Unresolved Gaps, Limitations, and Open Questions

Below is a concise, actionable list of what remains missing, uncertain, or unexplored in the paper that future work could address:

  • Error propagation across stages: Stage 2 is trained on ground-truth trajectories but tested on Stage-1 predictions, creating exposure bias. No scheduled sampling, self-training, or uncertainty-aware conditioning is explored to mitigate this distribution shift.
  • Trajectory uncertainty and multimodality: The system does not estimate or express uncertainty over multiple plausible interaction trajectories; there is no mechanism to sample or rank diverse valid outcomes for the same prompt.

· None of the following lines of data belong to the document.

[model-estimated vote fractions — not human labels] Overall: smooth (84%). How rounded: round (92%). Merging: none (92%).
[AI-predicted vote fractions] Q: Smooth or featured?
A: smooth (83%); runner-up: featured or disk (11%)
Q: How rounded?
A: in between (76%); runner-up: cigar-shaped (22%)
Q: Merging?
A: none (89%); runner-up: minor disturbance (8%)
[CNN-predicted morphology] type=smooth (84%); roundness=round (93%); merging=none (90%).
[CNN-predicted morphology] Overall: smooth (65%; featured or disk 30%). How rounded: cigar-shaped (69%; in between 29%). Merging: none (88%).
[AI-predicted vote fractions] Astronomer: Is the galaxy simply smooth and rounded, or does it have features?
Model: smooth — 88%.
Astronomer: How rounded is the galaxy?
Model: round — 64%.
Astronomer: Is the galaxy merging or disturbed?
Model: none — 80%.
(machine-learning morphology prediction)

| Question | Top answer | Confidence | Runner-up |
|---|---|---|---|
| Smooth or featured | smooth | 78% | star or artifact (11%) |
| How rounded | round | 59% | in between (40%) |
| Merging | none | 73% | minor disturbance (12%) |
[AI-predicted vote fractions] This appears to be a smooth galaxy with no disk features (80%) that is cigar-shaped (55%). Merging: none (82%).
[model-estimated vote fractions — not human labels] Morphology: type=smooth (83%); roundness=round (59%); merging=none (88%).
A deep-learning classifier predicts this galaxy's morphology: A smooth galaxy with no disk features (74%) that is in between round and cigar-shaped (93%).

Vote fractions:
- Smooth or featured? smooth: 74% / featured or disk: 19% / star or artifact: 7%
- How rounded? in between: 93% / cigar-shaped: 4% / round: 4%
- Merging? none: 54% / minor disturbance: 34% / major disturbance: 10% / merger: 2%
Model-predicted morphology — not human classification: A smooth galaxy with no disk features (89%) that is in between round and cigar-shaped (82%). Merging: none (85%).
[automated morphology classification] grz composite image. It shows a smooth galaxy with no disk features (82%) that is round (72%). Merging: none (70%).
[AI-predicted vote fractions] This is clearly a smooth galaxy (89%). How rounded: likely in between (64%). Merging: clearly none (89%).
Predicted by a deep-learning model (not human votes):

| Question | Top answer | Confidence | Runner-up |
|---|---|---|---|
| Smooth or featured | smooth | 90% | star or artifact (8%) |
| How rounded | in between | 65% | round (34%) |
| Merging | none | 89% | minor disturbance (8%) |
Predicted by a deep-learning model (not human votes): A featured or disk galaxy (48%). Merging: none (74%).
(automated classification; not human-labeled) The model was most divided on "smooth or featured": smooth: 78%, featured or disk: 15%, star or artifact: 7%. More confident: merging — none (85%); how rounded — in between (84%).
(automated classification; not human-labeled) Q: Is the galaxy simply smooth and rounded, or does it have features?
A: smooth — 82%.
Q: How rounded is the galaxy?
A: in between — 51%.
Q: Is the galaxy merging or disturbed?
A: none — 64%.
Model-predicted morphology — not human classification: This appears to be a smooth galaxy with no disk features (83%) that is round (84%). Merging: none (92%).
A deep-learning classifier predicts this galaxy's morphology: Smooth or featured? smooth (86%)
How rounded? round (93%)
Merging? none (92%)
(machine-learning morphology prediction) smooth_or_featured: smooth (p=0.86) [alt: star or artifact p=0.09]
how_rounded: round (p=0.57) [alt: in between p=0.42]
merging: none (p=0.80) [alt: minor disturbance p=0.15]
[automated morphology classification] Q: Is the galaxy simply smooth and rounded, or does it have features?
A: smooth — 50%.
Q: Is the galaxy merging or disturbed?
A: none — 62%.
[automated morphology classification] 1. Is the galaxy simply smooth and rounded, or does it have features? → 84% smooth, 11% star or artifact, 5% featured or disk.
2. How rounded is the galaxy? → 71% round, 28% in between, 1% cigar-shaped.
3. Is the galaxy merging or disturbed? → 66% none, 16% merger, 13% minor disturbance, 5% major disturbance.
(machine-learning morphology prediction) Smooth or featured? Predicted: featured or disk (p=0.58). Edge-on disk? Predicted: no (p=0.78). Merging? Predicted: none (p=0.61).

  • Limited control axes: Control is restricted to object selection, action text, and end-position masks. There is no fine-grained control over speed, timing, intermediate waypoints, grasp timing, force, or velocity profiles.
  • 3D and physics grounding: Trajectories are 2D masks without physical constraints; there is no modeling of 3D pose, contact forces, collision avoidance, or dynamics consistency (e.g., gravity, friction, object inertia).
  • Camera motion handling: The method does not explicitly estimate or control camera trajectory; robustness to large or rapid viewpoint changes and rolling shutter artifacts is not studied.
  • Long-horizon interactions: Videos are limited to 16 frames at 320×512; multi-step or long-duration tasks (e.g., pick–place–open–pour) are not addressed, and temporal stability over longer sequences is untested.
  • Multi-object and multi-contact scenarios: Beyond selecting a single target object, the approach does not handle simultaneous interactions with multiple objects, sequential object manipulation, or avoidance of non-target objects.
  • Articulated and deformable objects: Although articulated parts are color-coded, there is no explicit articulation modeling or deformable object handling (cloth, cables, fluids); generalization to such cases is unknown.
  • Robot/human kinematic feasibility: Generated motions are not checked against hand/robot kinematic limits or joint constraints; grasp pose feasibility and reachability are not enforced or evaluated.
  • Orientation and 6-DoF control: Position-conditioned trajectories specify 2D placement; there is no explicit handle on object orientation (full 6-DoF), in-hand reorientation, or tool-use poses.
  • Occlusion and clutter robustness: Robustness to heavy occlusions, cluttered scenes, similar-looking distractors, small or transparent objects, and specular surfaces is not quantified.
  • Noisy mask supervision: For BridgeData V2, masks derive from GroundingDINO+SAM2 and a temporal mIoU heuristic; the accuracy/consistency of these pseudo-labels and their impact on performance are not evaluated.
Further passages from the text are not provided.